Extracted data entries

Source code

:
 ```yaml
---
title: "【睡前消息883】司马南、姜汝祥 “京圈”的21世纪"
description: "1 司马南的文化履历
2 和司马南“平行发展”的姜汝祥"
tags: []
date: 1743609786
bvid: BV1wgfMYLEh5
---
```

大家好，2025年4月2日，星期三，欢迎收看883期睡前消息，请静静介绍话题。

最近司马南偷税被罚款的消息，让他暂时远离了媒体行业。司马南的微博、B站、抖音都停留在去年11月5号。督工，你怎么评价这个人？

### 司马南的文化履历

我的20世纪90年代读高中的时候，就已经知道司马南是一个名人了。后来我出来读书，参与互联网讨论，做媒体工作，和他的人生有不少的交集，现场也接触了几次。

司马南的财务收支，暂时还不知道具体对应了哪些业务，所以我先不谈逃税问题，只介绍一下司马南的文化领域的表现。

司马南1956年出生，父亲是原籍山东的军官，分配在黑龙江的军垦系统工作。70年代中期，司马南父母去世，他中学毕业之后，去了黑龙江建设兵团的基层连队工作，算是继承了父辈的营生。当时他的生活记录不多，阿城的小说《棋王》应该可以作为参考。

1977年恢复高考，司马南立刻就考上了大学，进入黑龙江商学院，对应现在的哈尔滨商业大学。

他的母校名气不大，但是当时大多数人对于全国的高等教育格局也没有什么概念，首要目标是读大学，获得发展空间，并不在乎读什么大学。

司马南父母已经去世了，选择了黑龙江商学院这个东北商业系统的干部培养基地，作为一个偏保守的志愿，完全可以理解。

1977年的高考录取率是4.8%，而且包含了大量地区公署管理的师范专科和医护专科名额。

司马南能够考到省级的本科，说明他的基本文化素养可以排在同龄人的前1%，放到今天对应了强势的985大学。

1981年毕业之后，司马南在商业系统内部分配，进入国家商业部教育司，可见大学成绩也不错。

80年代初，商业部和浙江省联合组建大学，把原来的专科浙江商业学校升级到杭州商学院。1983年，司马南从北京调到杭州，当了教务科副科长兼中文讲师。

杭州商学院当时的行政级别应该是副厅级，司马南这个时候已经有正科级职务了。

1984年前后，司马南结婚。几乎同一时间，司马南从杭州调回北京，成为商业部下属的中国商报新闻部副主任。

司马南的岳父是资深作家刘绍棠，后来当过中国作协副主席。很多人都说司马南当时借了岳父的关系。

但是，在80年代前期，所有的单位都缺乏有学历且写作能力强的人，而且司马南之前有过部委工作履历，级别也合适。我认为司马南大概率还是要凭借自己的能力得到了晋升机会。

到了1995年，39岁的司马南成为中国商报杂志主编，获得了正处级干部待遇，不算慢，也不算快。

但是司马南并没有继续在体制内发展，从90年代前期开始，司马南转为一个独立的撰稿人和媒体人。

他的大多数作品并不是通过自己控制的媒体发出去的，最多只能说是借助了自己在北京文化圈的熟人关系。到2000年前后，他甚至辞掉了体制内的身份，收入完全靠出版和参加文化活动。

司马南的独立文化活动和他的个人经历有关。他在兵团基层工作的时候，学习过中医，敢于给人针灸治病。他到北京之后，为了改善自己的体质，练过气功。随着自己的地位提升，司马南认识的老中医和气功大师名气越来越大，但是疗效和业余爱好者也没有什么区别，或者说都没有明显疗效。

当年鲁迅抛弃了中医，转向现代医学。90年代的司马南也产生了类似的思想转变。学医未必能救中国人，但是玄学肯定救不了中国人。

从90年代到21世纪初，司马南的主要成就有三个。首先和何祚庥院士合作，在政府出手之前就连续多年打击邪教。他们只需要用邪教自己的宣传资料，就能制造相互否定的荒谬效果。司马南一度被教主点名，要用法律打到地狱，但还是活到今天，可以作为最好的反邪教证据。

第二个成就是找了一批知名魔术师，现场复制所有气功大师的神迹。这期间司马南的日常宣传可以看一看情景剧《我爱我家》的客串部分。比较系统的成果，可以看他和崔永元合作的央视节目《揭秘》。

What is required:
Your answer must be the lines above from the one containing "1977年的高考录取率是4." to the one containing "当年鲁迅抛弃了中医，转向现代", both included, restated word for word.

Output:
1977年的高考录取率是4.8%，而且包含了大量地区公署管理的师范专科和医护专科名额。

司马南能够考到省级的本科，说明他的基本文化素养可以排在同龄人的前1%，放到今天对应了强势的985大学。

1981年毕业之后，司马南在商业系统内部分配，进入国家商业部教育司，可见大学成绩也不错。

80年代初，商业部和浙江省联合组建大学，把原来的专科浙江商业学校升级到杭州商学院。1983年，司马南从北京调到杭州，当了教务科副科长兼中文讲师。

杭州商学院当时的行政级别应该是副厅级，司马南这个时候已经有正科级职务了。

1984年前后，司马南结婚。几乎同一时间，司马南从杭州调回北京，成为商业部下属的中国商报新闻部副主任。

司马南的岳父是资深作家刘绍棠，后来当过中国作协副主席。很多人都说司马南当时借了岳父的关系。

但是，在80年代前期，所有的单位都缺乏有学历且写作能力强的人，而且司马南之前有过部委工作履历，级别也合适。我认为司马南大概率还是要凭借自己的能力得到了晋升机会。

到了1995年，39岁的司马南成为中国商报杂志主编，获得了正处级干部待遇，不算慢，也不算快。

但是司马南并没有继续在体制内发展，从90年代前期开始，司马南转为一个独立的撰稿人和媒体人。

他的大多数作品并不是通过自己控制的媒体发出去的，最多只能说是借助了自己在北京文化圈的熟人关系。到2000年前后，他甚至辞掉了体制内的身份，收入完全靠出版和参加文化活动。

司马南的独立文化活动和他的个人经历有关。他在兵团基层工作的时候，学习过中医，敢于给人针灸治病。他到北京之后，为了改善自己的体质，练过气功。随着自己的地位提升，司马南认识的老中医和气功大师名气越来越大，但是疗效和业余爱好者也没有什么区别，或者说都没有明显疗效。

当年鲁迅抛弃了中医，转向现代医学。90年代的司马南也产生了类似的思想转变。学医未必能救中国人，但是玄学肯定救不了中国人。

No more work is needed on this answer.